Entries provided START

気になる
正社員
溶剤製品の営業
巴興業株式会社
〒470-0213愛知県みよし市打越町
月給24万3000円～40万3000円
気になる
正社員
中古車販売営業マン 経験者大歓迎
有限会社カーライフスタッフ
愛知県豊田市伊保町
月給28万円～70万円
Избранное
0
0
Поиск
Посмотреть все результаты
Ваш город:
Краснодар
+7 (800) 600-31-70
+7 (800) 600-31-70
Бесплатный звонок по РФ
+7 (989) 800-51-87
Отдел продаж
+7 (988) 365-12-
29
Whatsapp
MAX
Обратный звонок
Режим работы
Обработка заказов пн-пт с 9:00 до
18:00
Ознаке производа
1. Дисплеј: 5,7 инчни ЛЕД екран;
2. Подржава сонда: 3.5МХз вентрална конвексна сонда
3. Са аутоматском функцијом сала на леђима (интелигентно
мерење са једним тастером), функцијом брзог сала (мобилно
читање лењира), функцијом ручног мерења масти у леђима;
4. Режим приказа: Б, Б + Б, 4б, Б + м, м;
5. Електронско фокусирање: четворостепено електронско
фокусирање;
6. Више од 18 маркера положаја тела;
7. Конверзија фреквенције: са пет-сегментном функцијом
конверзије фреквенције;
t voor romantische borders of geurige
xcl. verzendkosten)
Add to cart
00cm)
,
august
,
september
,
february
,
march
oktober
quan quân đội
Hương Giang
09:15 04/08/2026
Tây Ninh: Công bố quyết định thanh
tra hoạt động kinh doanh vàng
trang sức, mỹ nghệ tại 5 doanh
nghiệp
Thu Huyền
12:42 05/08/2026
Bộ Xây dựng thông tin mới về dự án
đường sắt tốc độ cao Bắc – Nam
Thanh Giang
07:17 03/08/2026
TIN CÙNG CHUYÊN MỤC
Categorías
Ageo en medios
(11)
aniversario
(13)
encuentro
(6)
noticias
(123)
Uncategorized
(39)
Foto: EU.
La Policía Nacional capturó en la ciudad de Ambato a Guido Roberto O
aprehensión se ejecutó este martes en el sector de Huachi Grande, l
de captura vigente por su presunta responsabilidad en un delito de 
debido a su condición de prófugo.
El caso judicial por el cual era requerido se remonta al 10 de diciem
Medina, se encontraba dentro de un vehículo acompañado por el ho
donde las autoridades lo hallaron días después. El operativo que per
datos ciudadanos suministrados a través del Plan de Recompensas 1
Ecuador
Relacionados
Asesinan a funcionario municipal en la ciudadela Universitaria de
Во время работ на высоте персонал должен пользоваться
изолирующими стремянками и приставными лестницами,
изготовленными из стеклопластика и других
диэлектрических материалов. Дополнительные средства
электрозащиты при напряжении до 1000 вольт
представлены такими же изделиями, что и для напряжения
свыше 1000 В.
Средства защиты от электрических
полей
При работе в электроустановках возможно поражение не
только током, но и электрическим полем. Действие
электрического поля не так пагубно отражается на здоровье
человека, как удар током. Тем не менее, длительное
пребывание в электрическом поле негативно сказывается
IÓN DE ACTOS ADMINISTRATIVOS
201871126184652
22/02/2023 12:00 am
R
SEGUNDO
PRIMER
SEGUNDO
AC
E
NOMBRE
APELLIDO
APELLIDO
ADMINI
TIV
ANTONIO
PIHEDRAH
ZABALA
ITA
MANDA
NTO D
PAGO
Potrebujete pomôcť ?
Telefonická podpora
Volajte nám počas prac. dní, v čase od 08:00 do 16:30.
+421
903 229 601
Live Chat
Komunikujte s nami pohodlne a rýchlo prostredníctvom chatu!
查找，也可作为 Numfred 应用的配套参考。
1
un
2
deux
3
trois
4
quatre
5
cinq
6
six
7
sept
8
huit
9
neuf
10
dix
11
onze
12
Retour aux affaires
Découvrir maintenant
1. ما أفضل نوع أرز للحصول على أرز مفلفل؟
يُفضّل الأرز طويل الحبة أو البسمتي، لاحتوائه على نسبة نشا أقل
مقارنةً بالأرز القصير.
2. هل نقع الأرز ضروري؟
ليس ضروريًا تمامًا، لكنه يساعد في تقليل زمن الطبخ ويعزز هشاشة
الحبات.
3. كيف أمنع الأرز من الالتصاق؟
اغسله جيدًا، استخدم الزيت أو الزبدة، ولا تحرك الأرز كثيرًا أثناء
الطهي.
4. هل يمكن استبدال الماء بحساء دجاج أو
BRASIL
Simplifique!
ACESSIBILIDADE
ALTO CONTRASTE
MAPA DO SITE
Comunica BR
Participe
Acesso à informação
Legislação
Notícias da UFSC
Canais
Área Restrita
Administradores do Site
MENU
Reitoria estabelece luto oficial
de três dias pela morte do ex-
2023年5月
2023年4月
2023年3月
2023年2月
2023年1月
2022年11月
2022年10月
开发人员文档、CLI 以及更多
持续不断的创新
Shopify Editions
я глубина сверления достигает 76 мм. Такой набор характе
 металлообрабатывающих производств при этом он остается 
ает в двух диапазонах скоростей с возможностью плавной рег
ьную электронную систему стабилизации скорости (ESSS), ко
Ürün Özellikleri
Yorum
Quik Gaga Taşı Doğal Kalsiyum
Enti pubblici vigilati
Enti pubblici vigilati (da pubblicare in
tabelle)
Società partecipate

Entries provided END

The full set of records above must be retyped exactly.

_Written solution_:
気になる
正社員
溶剤製品の営業
巴興業株式会社
〒470-0213愛知県みよし市打越町
月給24万3000円～40万3000円
気になる
正社員
中古車販売営業マン 経験者大歓迎
有限会社カーライフスタッフ
愛知県豊田市伊保町
月給28万円～70万円
Избранное
0
0
Поиск
Посмотреть все результаты
Ваш город:
Краснодар
+7 (800) 600-31-70
+7 (800) 600-31-70
Бесплатный звонок по РФ
+7 (989) 800-51-87
Отдел продаж
+7 (988) 365-12-
29
Whatsapp
MAX
Обратный звонок
Режим работы
Обработка заказов пн-пт с 9:00 до
18:00
Ознаке производа
1. Дисплеј: 5,7 инчни ЛЕД екран;
2. Подржава сонда: 3.5МХз вентрална конвексна сонда
3. Са аутоматском функцијом сала на леђима (интелигентно
мерење са једним тастером), функцијом брзог сала (мобилно
читање лењира), функцијом ручног мерења масти у леђима;
4. Режим приказа: Б, Б + Б, 4б, Б + м, м;
5. Електронско фокусирање: четворостепено електронско
фокусирање;
6. Више од 18 маркера положаја тела;
7. Конверзија фреквенције: са пет-сегментном функцијом
конверзије фреквенције;
t voor romantische borders of geurige
xcl. verzendkosten)
Add to cart
00cm)
,
august
,
september
,
february
,
march
oktober
quan quân đội
Hương Giang
09:15 04/08/2026
Tây Ninh: Công bố quyết định thanh
tra hoạt động kinh doanh vàng
trang sức, mỹ nghệ tại 5 doanh
nghiệp
Thu Huyền
12:42 05/08/2026
Bộ Xây dựng thông tin mới về dự án
đường sắt tốc độ cao Bắc – Nam
Thanh Giang
07:17 03/08/2026
TIN CÙNG CHUYÊN MỤC
Categorías
Ageo en medios
(11)
aniversario
(13)
encuentro
(6)
noticias
(123)
Uncategorized
(39)
Foto: EU.
La Policía Nacional capturó en la ciudad de Ambato a Guido Roberto O
aprehensión se ejecutó este martes en el sector de Huachi Grande, l
de captura vigente por su presunta responsabilidad en un delito de 
debido a su condición de prófugo.
El caso judicial por el cual era requerido se remonta al 10 de diciem
Medina, se encontraba dentro de un vehículo acompañado por el ho
donde las autoridades lo hallaron días después. El operativo que per
datos ciudadanos suministrados a través del Plan de Recompensas 1
Ecuador
Relacionados
Asesinan a funcionario municipal en la ciudadela Universitaria de
Во время работ на высоте персонал должен пользоваться
изолирующими стремянками и приставными лестницами,
изготовленными из стеклопластика и других
диэлектрических материалов. Дополнительные средства
электрозащиты при напряжении до 1000 вольт
представлены такими же изделиями, что и для напряжения
свыше 1000 В.
Средства защиты от электрических
полей
При работе в электроустановках возможно поражение не
только током, но и электрическим полем. Действие
электрического поля не так пагубно отражается на здоровье
человека, как удар током. Тем не менее, длительное
пребывание в электрическом поле негативно сказывается
IÓN DE ACTOS ADMINISTRATIVOS
201871126184652
22/02/2023 12:00 am
R
SEGUNDO
PRIMER
SEGUNDO
AC
E
NOMBRE
APELLIDO
APELLIDO
ADMINI
TIV
ANTONIO
PIHEDRAH
ZABALA
ITA
MANDA
NTO D
PAGO
Potrebujete pomôcť ?
Telefonická podpora
Volajte nám počas prac. dní, v čase od 08:00 do 16:30.
+421
903 229 601
Live Chat
Komunikujte s nami pohodlne a rýchlo prostredníctvom chatu!
查找，也可作为 Numfred 应用的配套参考。
1
un
2
deux
3
trois
4
quatre
5
cinq
6
six
7
sept
8
huit
9
neuf
10
dix
11
onze
12
Retour aux affaires
Découvrir maintenant
1. ما أفضل نوع أرز للحصول على أرز مفلفل؟
يُفضّل الأرز طويل الحبة أو البسمتي، لاحتوائه على نسبة نشا أقل
مقارنةً بالأرز القصير.
2. هل نقع الأرز ضروري؟
ليس ضروريًا تمامًا، لكنه يساعد في تقليل زمن الطبخ ويعزز هشاشة
الحبات.
3. كيف أمنع الأرز من الالتصاق؟
اغسله جيدًا، استخدم الزيت أو الزبدة، ولا تحرك الأرز كثيرًا أثناء
الطهي.
4. هل يمكن استبدال الماء بحساء دجاج أو
BRASIL
Simplifique!
ACESSIBILIDADE
ALTO CONTRASTE
MAPA DO SITE
Comunica BR
Participe
Acesso à informação
Legislação
Notícias da UFSC
Canais
Área Restrita
Administradores do Site
MENU
Reitoria estabelece luto oficial
de três dias pela morte do ex-
2023年5月
2023年4月
2023年3月
2023年2月
2023年1月
2022年11月
2022年10月
开发人员文档、CLI 以及更多
持续不断的创新
Shopify Editions
я глубина сверления достигает 76 мм. Такой набор характе
 металлообрабатывающих производств при этом он остается 
ает в двух диапазонах скоростей с возможностью плавной рег
ьную электронную систему стабилизации скорости (ESSS), ко
Ürün Özellikleri
Yorum
Quik Gaga Taşı Doğal Kalsiyum
Enti pubblici vigilati
Enti pubblici vigilati (da pubblicare in
tabelle)
Società partecipate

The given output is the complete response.